April 14, 2006
Helleny earns top teaching honor for term faculty
CARBONDALE, Ill. -- Herrin native Edward J. "Joey" Helleny, a lecturer in radio-television at Southern Illinois University Carbondale, has won the University's top teaching honor for faculty members not in tenure-track positions.
Helleny will receive $3,000 through SIUC's "Excellence Through Commitment Awards Program," set up by Chancellor Walter V. Wendler to reward ongoing contributions by tenured and term faculty, staff and graduate assistants throughout the University. The program reflects SIUC's aim of encouraging outstanding work, one of the goals of Southern at 150: Building Excellence Through Commitment, the blueprint for the development of the University by the time it celebrates its 150th anniversary in 2019.
Wendler will host a dinner to honor all award recipients Thursday, April 27.
A longtime media figure in the region, Helleny has worked as an anchor and reporter for area radio stations, as a reporter for the Southern Illinoisan and now-defunct St. Louis Globe Democrat newspapers and as media director for the Du Quoin State Fair.
He began lecturing part time at SIUC in 1999, adding a two-year stint as director of the University's radio reading service for the blind and visually impaired in 2001. He joined the faculty full time in 2003.
Helleny teaches courses in radio and television news, broadcast news writing and broadcast performance. He also supervises The River Region Evening Edition, the University's award-winning, student-produced, television newscast.

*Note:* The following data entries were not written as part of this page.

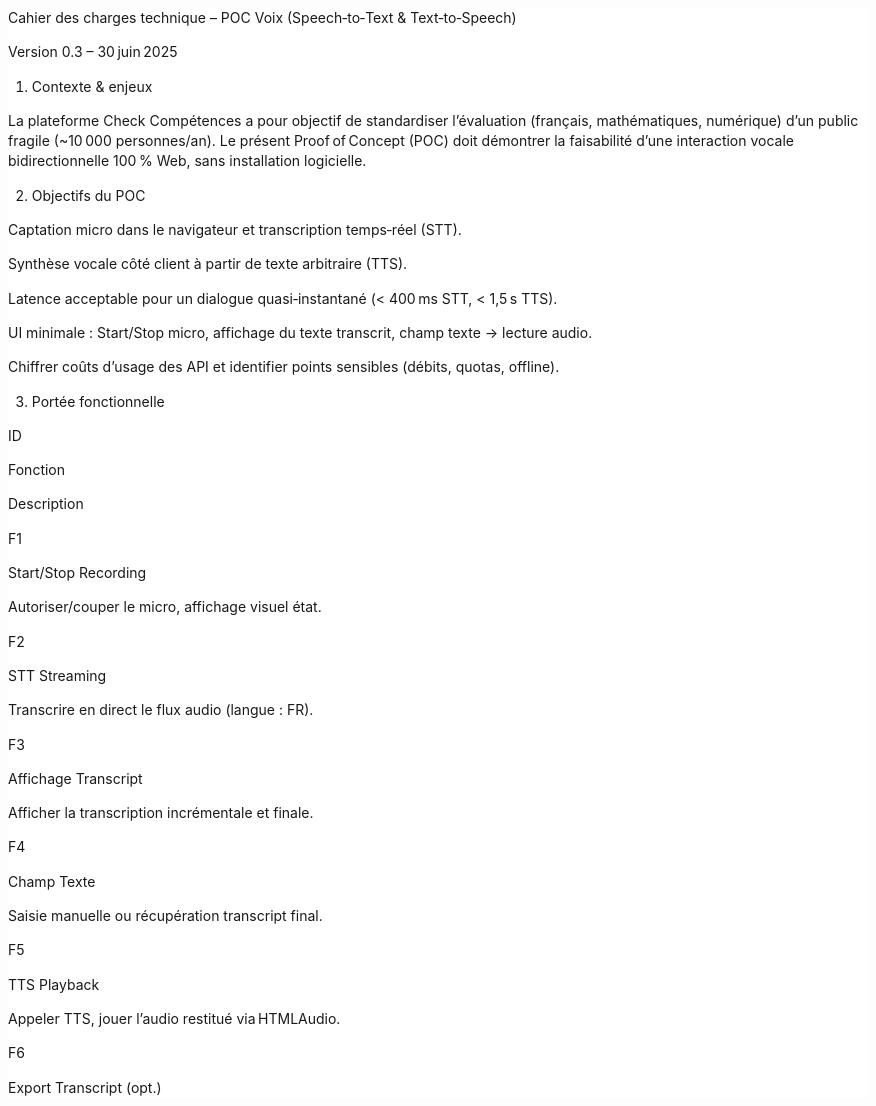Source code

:Cahier des charges technique – POC Voix (Speech‑to‑Text & Text‑to‑Speech)

Version 0.3 – 30 juin 2025

1. Contexte & enjeux

La plateforme Check Compétences a pour objectif de standardiser l’évaluation (français, mathématiques, numérique) d’un public fragile (~10 000 personnes/an). Le présent Proof of Concept (POC) doit démontrer la faisabilité d’une interaction vocale bidirectionnelle 100 % Web, sans installation logicielle.

2. Objectifs du POC

Captation micro dans le navigateur et transcription temps‑réel (STT).

Synthèse vocale côté client à partir de texte arbitraire (TTS).

Latence acceptable pour un dialogue quasi‑instantané (< 400 ms STT, < 1,5 s TTS).

UI minimale : Start/Stop micro, affichage du texte transcrit, champ texte → lecture audio.

Chiffrer coûts d’usage des API et identifier points sensibles (débits, quotas, offline).

3. Portée fonctionnelle

ID

Fonction

Description

F1

Start/Stop Recording

Autoriser/couper le micro, affichage visuel état.

F2

STT Streaming

Transcrire en direct le flux audio (langue : FR).

F3

Affichage Transcript

Afficher la transcription incrémentale et finale.

F4

Champ Texte

Saisie manuelle ou récupération transcript final.

F5

TTS Playback

Appeler TTS, jouer l’audio restitué via HTMLAudio.

F6

Export Transcript (opt.)
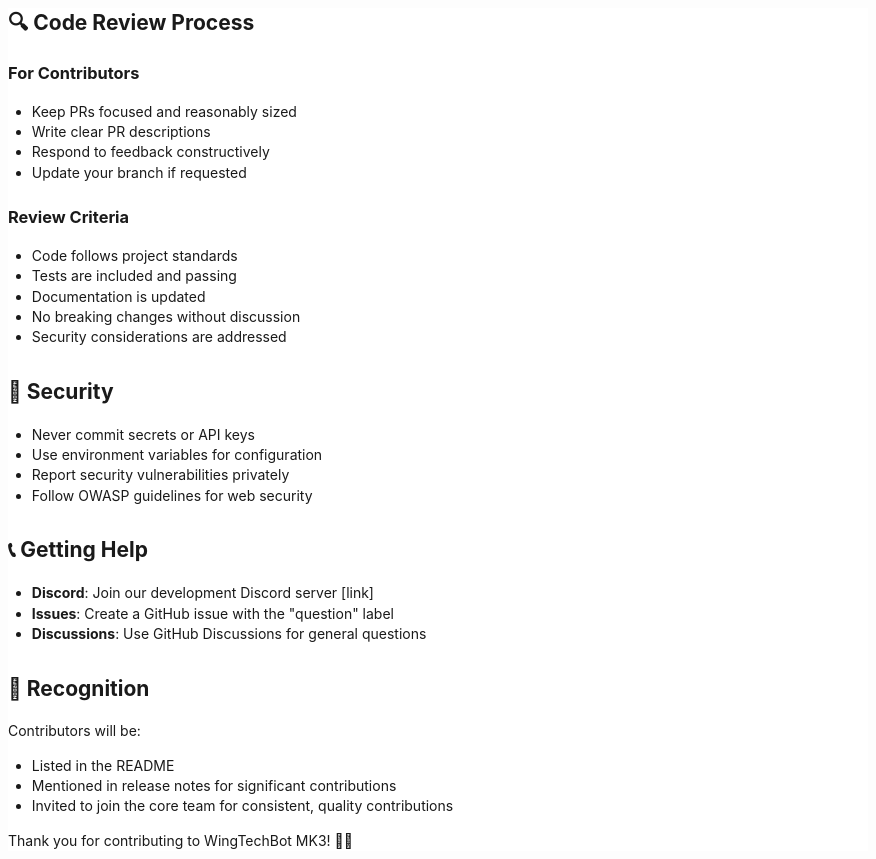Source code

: ## 🔍 Code Review Process

### For Contributors

- Keep PRs focused and reasonably sized
- Write clear PR descriptions
- Respond to feedback constructively
- Update your branch if requested

### Review Criteria

- Code follows project standards
- Tests are included and passing
- Documentation is updated
- No breaking changes without discussion
- Security considerations are addressed

## 🚨 Security

- Never commit secrets or API keys
- Use environment variables for configuration
- Report security vulnerabilities privately
- Follow OWASP guidelines for web security

## 📞 Getting Help

- **Discord**: Join our development Discord server [link]
- **Issues**: Create a GitHub issue with the "question" label
- **Discussions**: Use GitHub Discussions for general questions

## 🎉 Recognition

Contributors will be:

- Listed in the README
- Mentioned in release notes for significant contributions
- Invited to join the core team for consistent, quality contributions

Thank you for contributing to WingTechBot MK3! 🤖✨
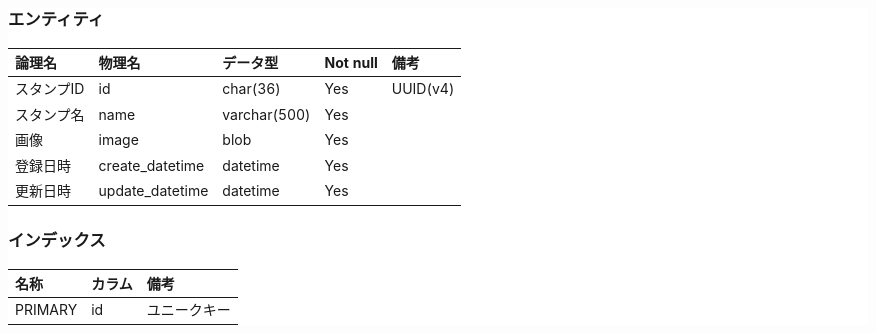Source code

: ### エンティティ

| 論理名 | 物理名 | データ型 | Not null | 備考 |
| :--- | :--- | :--- | :--- | :--- |
| スタンプID | id | char(36) | Yes | UUID(v4) |
| スタンプ名 | name | varchar(500) | Yes | |
| 画像 | image | blob | Yes | |
| 登録日時 | create_datetime | datetime | Yes | |
| 更新日時 | update_datetime | datetime | Yes | |

### インデックス

| 名称 | カラム | 備考 |
| :--- | :--- | :--- |
| PRIMARY | id | ユニークキー |
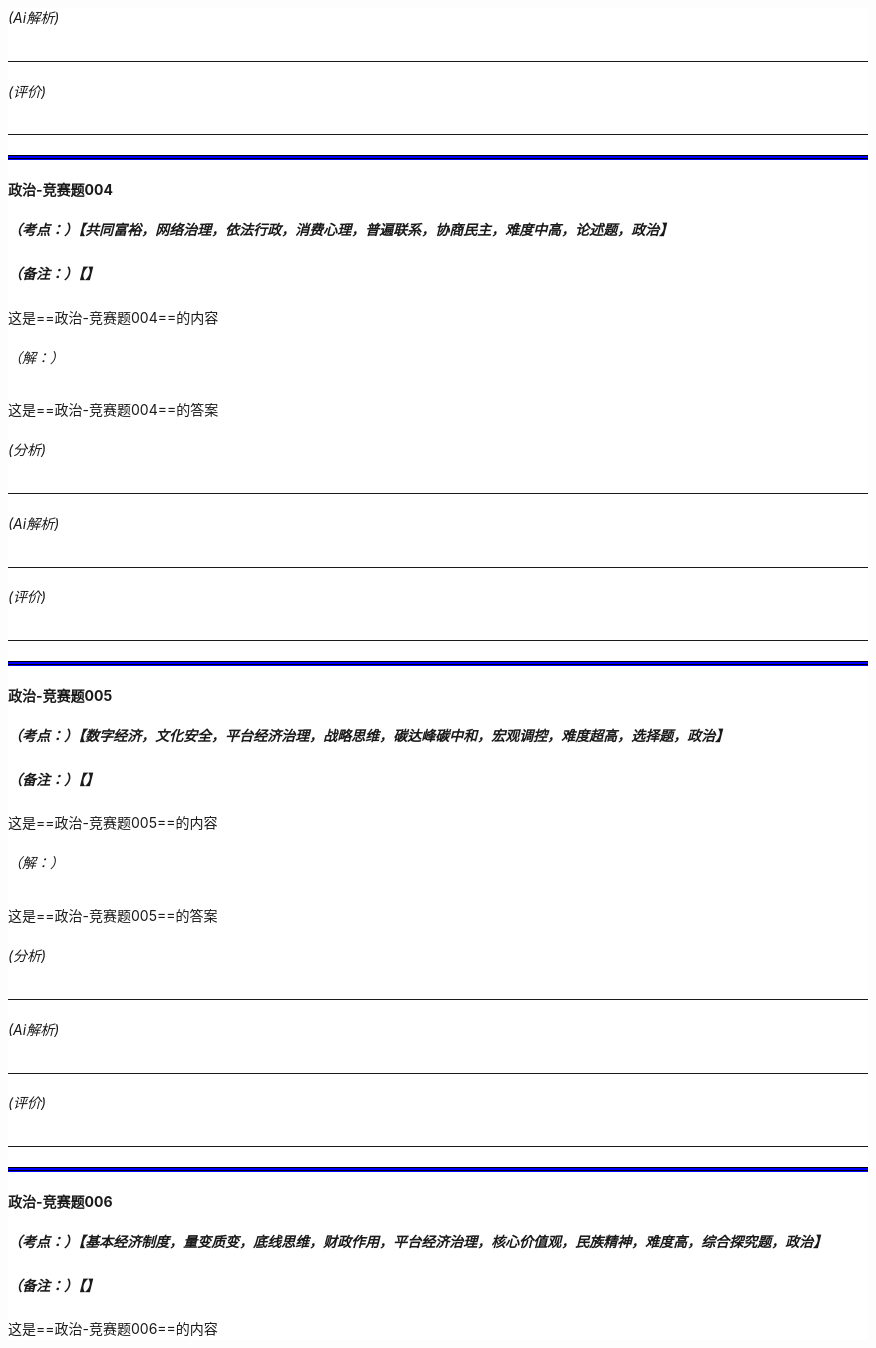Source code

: ###### (Ai解析)
---

###### (评价)
---


<hr style="background-color: blue; border-top: 4px double #000; margin: 20px 0;">

#### 政治-竞赛题004
##### （考点：）【共同富裕，网络治理，依法行政，消费心理，普遍联系，协商民主，难度中高，论述题，政治】
##### （备注：）【】
这是==政治-竞赛题004==的内容

###### （解：）
这是==政治-竞赛题004==的答案


###### (分析)
---

###### (Ai解析)
---

###### (评价)
---


<hr style="background-color: blue; border-top: 4px double #000; margin: 20px 0;">

#### 政治-竞赛题005
##### （考点：）【数字经济，文化安全，平台经济治理，战略思维，碳达峰碳中和，宏观调控，难度超高，选择题，政治】
##### （备注：）【】
这是==政治-竞赛题005==的内容

###### （解：）
这是==政治-竞赛题005==的答案


###### (分析)
---

###### (Ai解析)
---

###### (评价)
---


<hr style="background-color: blue; border-top: 4px double #000; margin: 20px 0;">

#### 政治-竞赛题006
##### （考点：）【基本经济制度，量变质变，底线思维，财政作用，平台经济治理，核心价值观，民族精神，难度高，综合探究题，政治】
##### （备注：）【】
这是==政治-竞赛题006==的内容
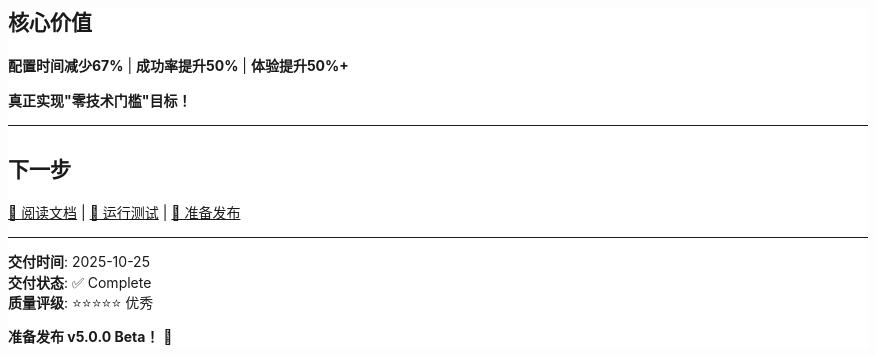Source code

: 
## 核心价值

**配置时间减少67%** | **成功率提升50%** | **体验提升50%+**

**真正实现"零技术门槛"目标！**

---

## 下一步

[📖 阅读文档](📖_READ_ME_FIRST_v5.0.md) | [🧪 运行测试](test_v5_optimizations.py) | [🚀 准备发布](V5_RELEASE_NOTES.md)

---

**交付时间**: 2025-10-25  
**交付状态**: ✅ Complete  
**质量评级**: ⭐⭐⭐⭐⭐ 优秀

**准备发布 v5.0.0 Beta！** 🚀

</div>
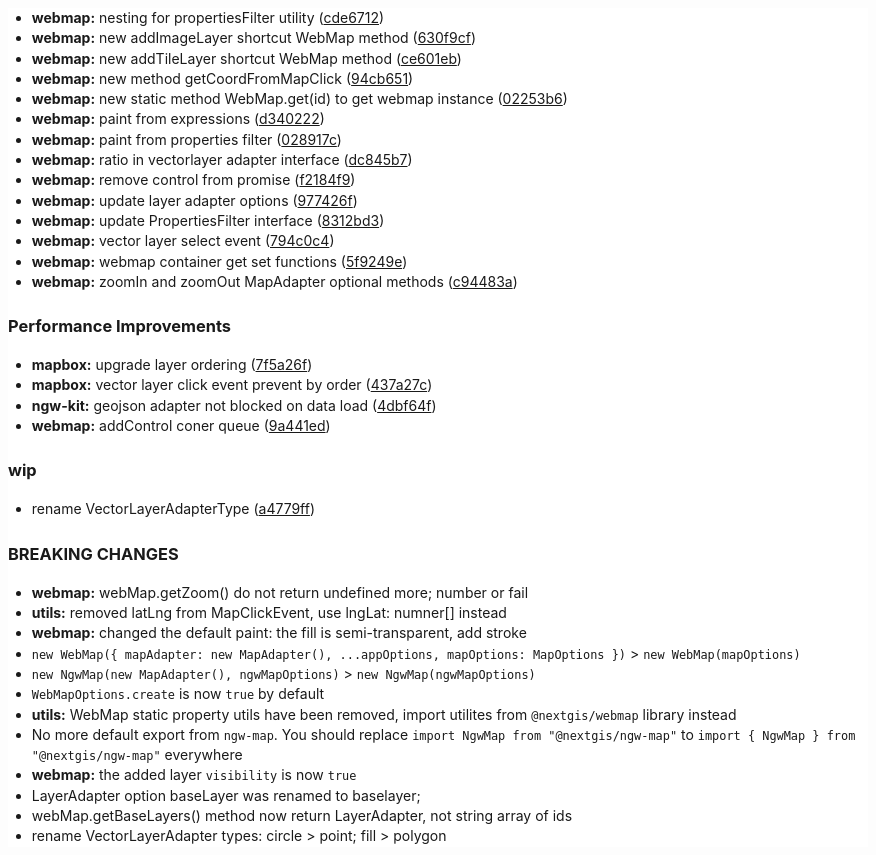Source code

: * **webmap:** nesting for propertiesFilter utility ([cde6712](https://github.com/nextgis/nextgis_frontend/commit/cde67128858a246a4da4e5081b6ac5577e451bff))
* **webmap:** new addImageLayer shortcut WebMap method ([630f9cf](https://github.com/nextgis/nextgis_frontend/commit/630f9cf49f643c3eb97f072edcb64a22245886db))
* **webmap:** new addTileLayer shortcut WebMap method ([ce601eb](https://github.com/nextgis/nextgis_frontend/commit/ce601eb454fd6d1b06e82ed2617c042477f7f9b1))
* **webmap:** new method getCoordFromMapClick ([94cb651](https://github.com/nextgis/nextgis_frontend/commit/94cb65153f06dd2e8c84b477d7fc601716214828))
* **webmap:** new static method WebMap.get(id) to get webmap instance ([02253b6](https://github.com/nextgis/nextgis_frontend/commit/02253b64cda292acdd686c3d60472593159b9d4a))
* **webmap:** paint from expressions ([d340222](https://github.com/nextgis/nextgis_frontend/commit/d3402228c2460827ab15fa286cac26d98ab390eb))
* **webmap:** paint from properties filter ([028917c](https://github.com/nextgis/nextgis_frontend/commit/028917c4371839c3280158a1f4c014231f577b40))
* **webmap:** ratio in vectorlayer adapter interface ([dc845b7](https://github.com/nextgis/nextgis_frontend/commit/dc845b72f55b9b7ace70fff1fbb15b28c069a475))
* **webmap:** remove control from promise ([f2184f9](https://github.com/nextgis/nextgis_frontend/commit/f2184f98cba7ff85601e3ac4dab267f5b6562728))
* **webmap:** update layer adapter options ([977426f](https://github.com/nextgis/nextgis_frontend/commit/977426f8b86c53528ac00d727deb6daf50696559))
* **webmap:** update PropertiesFilter interface ([8312bd3](https://github.com/nextgis/nextgis_frontend/commit/8312bd384797c55f3646417954107885de7c9c2f))
* **webmap:** vector layer select event ([794c0c4](https://github.com/nextgis/nextgis_frontend/commit/794c0c4177fbe17e2784dac8b9cc6105a26c7b71))
* **webmap:** webmap container get set functions ([5f9249e](https://github.com/nextgis/nextgis_frontend/commit/5f9249e536e34a2fc5a9c8b0e7e51360a1220505))
* **webmap:** zoomIn and zoomOut MapAdapter optional methods ([c94483a](https://github.com/nextgis/nextgis_frontend/commit/c94483a063f339acfe789e729aab2f7d0681a90b))


### Performance Improvements

* **mapbox:** upgrade layer ordering ([7f5a26f](https://github.com/nextgis/nextgis_frontend/commit/7f5a26f0f885fd4d1ab41dfd1cc6dae4fbde2a1f))
* **mapbox:** vector layer click event prevent by order ([437a27c](https://github.com/nextgis/nextgis_frontend/commit/437a27cf98c2caa39c08a73a128d67fefe182ba5))
* **ngw-kit:** geojson adapter not blocked on data load ([4dbf64f](https://github.com/nextgis/nextgis_frontend/commit/4dbf64f95fadb680b4be6db39b08275d938f791c))
* **webmap:** addControl coner queue ([9a441ed](https://github.com/nextgis/nextgis_frontend/commit/9a441ed54e457917586bf9f12f244f50e3d6c5f9))


### wip

* rename VectorLayerAdapterType ([a4779ff](https://github.com/nextgis/nextgis_frontend/commit/a4779ff53e00e9ea7d0f829e1b0f69221ec79065))


### BREAKING CHANGES

* **webmap:** webMap.getZoom() do not return undefined more; number or fail
* **utils:** removed latLng from MapClickEvent, use lngLat: numner[] instead
* **webmap:** changed the default paint: the fill is semi-transparent, add stroke
* `new WebMap({ mapAdapter: new MapAdapter(), ...appOptions, mapOptions: MapOptions })` > `new WebMap(mapOptions)`
* `new NgwMap(new MapAdapter(), ngwMapOptions)` > `new NgwMap(ngwMapOptions)`
* `WebMapOptions.create` is now `true` by default
* **utils:** WebMap static property utils have been removed, import utilites from `@nextgis/webmap` library instead
* No more default export from `ngw-map`. You should replace `import NgwMap from "@nextgis/ngw-map"` to `import { NgwMap } from "@nextgis/ngw-map"` everywhere
* **webmap:** the added layer `visibility` is now `true`
* LayerAdapter option baseLayer was renamed to baselayer;
* webMap.getBaseLayers() method now return LayerAdapter, not string array of ids
* rename VectorLayerAdapter types: circle > point; fill > polygon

John D.H. Downing, interim chair of the radio-television department, noted in his letter supporting Helleny's nomination as top term teacher that he achieved consistently high scores on student evaluations.
"While there may be legitimate critiques (of these evaluations), this level of attainment is very hard to dispute," he wrote.
In a written statement summarizing his teaching philosophy, Helleny said that he believes people learn from the interactions between their old knowledge and beliefs and new ideas and circumstances.
"I consider myself a ‘guide' more than a ‘lecturer,'" he wrote.
"I want my students to be able to think for themselves instead of being told what to do and when to do it."
That teaching style proved highly successful for AnneMarie Crumby, a 2005 graduate now working as a producer for WJTV in Jackson, Miss.
"I am the youngest producer my station ever hired and currently the youngest full-time staff member in the newsroom — on several occasions, management has told me I am one of the top writers and producers on staff," Crumby wrote in her letter of support.
"(Joey) challenged me to think outside the box and be creative with my storytelling. He pushed me both as a journalist and a person to realize I could do things that I hadn't even thought about.
"I graduated from college not more than six months ago and am already achieving things far beyond what is normally expected of people my age in this business. I know none of this would be possible without everything I learned from Joey."
Erin Gibson, now a graduate student in Evansville, Ind., wrote, "On many occasions, I watched (Helleny) work individually with students who were writing or editing in the newsroom. When they asked him for guidance, he never handed them a solution. Instead, he challenged them to use the knowledge and skills from their training to arrive at the answer on their own.
"He recognizes that every question from a student — whether in the classroom or in the hallway— is an opportunity to teach, and he eagerly seizes those opportunities."
Helleny is a two-degree graduate of SIUC, earning his bachelor's in 1979 and a master's in 2004.